TASKS AND EXERCISES:
A: For the uhd_find_devices issue below, say whether each statement agrees with it: (i) the seg faults happen every time uhd_find_devices is run; (ii) the fault was traced to global session management in libusb1_base.cpp; (iii) the problem was tested on only one host machine. Answer yes or no for each, quoting the words that decide it.
B: Write what comes next in the uhd_find_devices issue below, picking up after its last line.
+++ EXTRACT
EttusResearch / uhd

The USRP™ Hardware Driver Repository
http://uhd.ettus.com
Other
964 stars 652 forks source link

uhd_find_devices / libusb1_base seg faults #615

Open jpalladino opened 2 years ago

jpalladino commented 2 years ago

Issue Description

Using UHD 4.1.0.5 on either Ubuntu 18.04 or Ubuntu 20.04 machines, we occasionally see seg faults when executing uhd_find_devices. This has been traced back to global session management in 'host/lib/transport/libusb1_base.cpp', specifically 'libusb::session::sptr libusb::session::get_global_session(void)'. It appears that the existence of a global_session is checked for. If a session does exist, the next step is to return a pointer to that session. On occasion, it seems that the session expires just after the check, and an empty shared pointer is returned by get_global_session. This has been tested on many different host machines.

Setup Details

UHD 4.1.0.5 / Ubuntu 18.04 or 20.04. run uhd_find_devices.

Expected Behavior

No Seg Fault

Actual Behaviour

Occasional seg faults.
++++++
+++ THE DATA
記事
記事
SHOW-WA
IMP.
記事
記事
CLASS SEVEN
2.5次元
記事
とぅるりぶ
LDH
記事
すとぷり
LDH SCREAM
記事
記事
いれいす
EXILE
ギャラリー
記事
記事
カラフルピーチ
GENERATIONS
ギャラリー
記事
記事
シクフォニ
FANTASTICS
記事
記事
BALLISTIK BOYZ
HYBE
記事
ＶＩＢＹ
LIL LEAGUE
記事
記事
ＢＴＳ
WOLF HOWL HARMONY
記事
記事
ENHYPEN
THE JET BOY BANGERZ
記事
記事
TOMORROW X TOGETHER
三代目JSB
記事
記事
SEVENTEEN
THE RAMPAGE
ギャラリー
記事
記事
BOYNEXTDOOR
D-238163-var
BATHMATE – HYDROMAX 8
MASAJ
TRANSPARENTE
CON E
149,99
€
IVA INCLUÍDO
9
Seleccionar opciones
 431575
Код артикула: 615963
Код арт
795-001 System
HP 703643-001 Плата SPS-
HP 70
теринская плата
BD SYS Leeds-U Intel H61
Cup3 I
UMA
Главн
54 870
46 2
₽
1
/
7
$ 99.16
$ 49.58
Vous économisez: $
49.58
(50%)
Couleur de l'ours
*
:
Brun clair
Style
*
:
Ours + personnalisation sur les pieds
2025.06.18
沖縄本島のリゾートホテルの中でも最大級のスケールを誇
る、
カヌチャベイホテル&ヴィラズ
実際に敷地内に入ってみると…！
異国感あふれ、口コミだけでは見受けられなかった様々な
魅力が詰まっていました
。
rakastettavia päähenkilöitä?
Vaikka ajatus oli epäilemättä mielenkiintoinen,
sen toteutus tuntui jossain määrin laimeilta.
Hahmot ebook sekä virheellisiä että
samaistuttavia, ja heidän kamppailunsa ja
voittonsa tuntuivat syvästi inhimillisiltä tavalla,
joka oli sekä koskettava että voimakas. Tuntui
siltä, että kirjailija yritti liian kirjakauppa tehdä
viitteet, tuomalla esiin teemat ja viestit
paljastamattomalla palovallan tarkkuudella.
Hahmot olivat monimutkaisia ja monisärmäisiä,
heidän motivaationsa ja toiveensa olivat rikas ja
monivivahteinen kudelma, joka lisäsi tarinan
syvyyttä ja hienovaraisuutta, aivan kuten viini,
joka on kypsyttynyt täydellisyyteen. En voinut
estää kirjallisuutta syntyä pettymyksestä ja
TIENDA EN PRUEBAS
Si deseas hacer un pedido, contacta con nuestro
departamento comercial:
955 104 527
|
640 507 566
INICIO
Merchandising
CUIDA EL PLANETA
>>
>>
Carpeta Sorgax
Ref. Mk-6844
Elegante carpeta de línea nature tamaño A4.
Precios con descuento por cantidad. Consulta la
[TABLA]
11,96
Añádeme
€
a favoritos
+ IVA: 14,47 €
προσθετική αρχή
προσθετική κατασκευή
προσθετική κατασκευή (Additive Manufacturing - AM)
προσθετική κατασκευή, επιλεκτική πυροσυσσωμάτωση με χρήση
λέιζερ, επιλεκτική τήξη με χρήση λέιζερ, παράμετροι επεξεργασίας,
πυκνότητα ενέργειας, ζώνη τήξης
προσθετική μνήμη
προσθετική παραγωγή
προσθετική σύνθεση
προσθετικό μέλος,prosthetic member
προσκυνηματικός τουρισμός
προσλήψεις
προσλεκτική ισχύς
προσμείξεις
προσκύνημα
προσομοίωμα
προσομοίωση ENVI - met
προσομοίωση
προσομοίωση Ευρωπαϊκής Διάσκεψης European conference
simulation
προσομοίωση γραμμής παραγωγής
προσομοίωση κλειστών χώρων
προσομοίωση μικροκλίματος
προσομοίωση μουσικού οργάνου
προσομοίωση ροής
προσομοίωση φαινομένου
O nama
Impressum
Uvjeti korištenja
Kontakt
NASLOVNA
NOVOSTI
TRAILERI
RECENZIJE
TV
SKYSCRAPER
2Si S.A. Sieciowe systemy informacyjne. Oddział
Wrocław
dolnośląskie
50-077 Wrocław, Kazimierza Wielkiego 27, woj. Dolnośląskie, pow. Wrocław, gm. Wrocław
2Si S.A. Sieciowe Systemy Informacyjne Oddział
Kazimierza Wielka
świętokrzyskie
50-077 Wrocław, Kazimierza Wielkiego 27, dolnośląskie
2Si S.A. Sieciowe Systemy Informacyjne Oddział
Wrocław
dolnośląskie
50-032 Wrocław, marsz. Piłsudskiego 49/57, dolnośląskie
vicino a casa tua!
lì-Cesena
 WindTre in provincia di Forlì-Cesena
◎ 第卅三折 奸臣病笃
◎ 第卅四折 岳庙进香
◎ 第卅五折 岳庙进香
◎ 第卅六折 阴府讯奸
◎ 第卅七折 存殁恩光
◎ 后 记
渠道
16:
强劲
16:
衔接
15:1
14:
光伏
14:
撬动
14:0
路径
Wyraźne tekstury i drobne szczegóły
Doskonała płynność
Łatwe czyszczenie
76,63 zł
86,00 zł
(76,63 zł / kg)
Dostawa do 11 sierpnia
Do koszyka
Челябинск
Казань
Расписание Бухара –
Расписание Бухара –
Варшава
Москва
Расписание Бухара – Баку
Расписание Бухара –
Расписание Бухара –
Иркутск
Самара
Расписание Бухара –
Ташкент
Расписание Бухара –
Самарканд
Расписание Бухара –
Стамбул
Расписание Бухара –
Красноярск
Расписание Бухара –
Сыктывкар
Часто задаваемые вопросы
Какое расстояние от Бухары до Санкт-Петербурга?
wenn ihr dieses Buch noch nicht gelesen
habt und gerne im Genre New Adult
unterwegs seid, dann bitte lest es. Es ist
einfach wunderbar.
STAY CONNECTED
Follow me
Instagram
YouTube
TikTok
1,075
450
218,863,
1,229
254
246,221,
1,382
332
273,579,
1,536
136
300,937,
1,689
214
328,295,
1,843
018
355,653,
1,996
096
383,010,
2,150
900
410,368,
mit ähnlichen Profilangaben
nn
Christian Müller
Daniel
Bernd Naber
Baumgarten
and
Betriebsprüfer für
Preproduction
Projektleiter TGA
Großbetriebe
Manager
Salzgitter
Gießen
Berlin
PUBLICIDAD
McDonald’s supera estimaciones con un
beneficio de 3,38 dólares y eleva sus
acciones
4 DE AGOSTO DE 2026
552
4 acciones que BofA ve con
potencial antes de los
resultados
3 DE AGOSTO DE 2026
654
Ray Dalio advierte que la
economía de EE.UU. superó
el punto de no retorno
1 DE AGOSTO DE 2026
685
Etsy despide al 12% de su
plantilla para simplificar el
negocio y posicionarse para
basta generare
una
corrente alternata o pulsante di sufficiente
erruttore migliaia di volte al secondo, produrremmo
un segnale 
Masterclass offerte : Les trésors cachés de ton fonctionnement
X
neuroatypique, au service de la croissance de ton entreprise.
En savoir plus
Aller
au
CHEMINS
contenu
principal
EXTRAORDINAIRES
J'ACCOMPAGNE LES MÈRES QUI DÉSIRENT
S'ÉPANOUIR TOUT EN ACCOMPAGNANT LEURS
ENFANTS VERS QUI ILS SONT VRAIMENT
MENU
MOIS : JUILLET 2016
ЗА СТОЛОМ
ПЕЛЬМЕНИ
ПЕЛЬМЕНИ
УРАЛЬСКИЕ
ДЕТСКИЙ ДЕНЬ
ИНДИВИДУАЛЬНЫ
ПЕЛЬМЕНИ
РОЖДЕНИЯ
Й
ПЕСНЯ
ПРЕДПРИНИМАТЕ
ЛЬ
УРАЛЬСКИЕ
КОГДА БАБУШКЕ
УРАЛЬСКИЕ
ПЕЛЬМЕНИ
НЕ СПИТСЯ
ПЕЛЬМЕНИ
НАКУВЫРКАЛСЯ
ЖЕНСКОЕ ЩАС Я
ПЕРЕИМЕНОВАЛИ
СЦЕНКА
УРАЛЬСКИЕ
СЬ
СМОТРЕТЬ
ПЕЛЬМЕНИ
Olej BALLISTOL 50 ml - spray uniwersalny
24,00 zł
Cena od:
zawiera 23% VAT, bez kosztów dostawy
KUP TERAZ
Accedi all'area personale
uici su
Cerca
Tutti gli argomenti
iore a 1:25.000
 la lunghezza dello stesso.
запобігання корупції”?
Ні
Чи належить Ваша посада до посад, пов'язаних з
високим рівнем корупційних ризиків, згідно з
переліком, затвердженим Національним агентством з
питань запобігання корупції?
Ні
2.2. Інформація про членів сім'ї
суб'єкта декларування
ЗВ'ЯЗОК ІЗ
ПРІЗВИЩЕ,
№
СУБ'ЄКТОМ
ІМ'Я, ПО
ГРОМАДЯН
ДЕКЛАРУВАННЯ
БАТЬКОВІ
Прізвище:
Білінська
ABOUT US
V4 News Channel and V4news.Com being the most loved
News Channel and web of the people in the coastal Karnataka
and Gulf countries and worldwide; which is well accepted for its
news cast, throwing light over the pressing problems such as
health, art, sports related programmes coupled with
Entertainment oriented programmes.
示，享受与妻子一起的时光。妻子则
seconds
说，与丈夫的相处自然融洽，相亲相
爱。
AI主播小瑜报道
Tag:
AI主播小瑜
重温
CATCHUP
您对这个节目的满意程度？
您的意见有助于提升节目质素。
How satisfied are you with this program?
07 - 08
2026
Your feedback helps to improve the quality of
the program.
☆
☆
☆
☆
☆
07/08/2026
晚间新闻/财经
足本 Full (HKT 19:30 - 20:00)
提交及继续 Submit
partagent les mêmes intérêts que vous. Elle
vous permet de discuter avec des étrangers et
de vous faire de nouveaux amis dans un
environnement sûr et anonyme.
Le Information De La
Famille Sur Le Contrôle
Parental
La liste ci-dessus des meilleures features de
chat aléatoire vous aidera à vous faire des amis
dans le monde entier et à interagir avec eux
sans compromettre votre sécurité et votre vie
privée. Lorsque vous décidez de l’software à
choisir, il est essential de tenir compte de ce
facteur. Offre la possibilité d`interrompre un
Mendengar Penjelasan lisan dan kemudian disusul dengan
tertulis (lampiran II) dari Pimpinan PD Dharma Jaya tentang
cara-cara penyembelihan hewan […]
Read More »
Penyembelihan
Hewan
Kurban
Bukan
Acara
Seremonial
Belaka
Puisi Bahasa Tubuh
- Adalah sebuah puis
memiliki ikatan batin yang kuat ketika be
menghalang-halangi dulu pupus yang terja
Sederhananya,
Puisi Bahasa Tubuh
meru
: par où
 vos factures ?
++++++
ANSWERS BY ITEM NUMBER:
A:
(i) No: "we occasionally see seg faults when executing uhd_find_devices"
(ii) Yes: "This has been traced back to global session management in 'host/lib/transport/libusb1_base.cpp'"
(iii) No: "This has been tested on many different host machines."

B:
Steps to reproduce the problem

To reproduce the issue, I would run the following: while true; do date; uhd_find_devices; sleep 6; done Leaving this run, the problem might occur anywhere from 1 to maybe 100 times over 24 hours

Additional Information

When the seg fault occurs, this would be displayed in the terminal:

Mon Jul 25 08:16:00 EDT 2022
[INFO] [UHD] linux; GNU C++ version 7.5.0; Boost_106501; UHD_4.1.0.HEAD-0-g6bd0be9c
[DEBUG] [MPMD] Discovering MPM devices on port 49600
[DEBUG] [MPMD] Discovering MPM devices on port 49600
[DEBUG] [MPMD] Discovering MPM devices on port 49600
Segmentation fault (core dumped)

Checking "dmesg -T" would result in:

[Mon Jul 25 08:14:56 2022] uhd_find_device[30881]: segfault at 0 ip 00007f208cc7efd5 sp 00007f2082ffc500 error 4 in libuhd.so.4.1.0[7f208c2f6000+cb8000]
[Mon Jul 25 08:14:56 2022] Code: 48 c7 47 18 00 00 00 00 48 89 07 48 8d 47 08 48 8d 7c 24 30 48 89 44 24 18 e8 67 be ff ff 48 8b 7c 24 30 48 8d 1d db ca ff ff <48> 8b 07 48 8b 40 10 48 39 d8 0f 85 cb 01 00 00 48 39 d8 0f 85 d9

We were able to capture some coredumps. a backtrace in gdb showed:

#0  libusb_session_impl::get_context (this=0x0)
    at /opt/gnuradio/v3.8/src/uhd/host/lib/transport/libusb1_base.cpp:53
#1  uhd::transport::libusb::device_list::make ()
    at /opt/gnuradio/v3.8/src/uhd/host/lib/transport/libusb1_base.cpp:180
#2  0x00007f7ecf2b295a in uhd::transport::usb_device_handle::get_device_list (
    vid_pid_pair_list=std::vector of length 1, capacity 1 = {...})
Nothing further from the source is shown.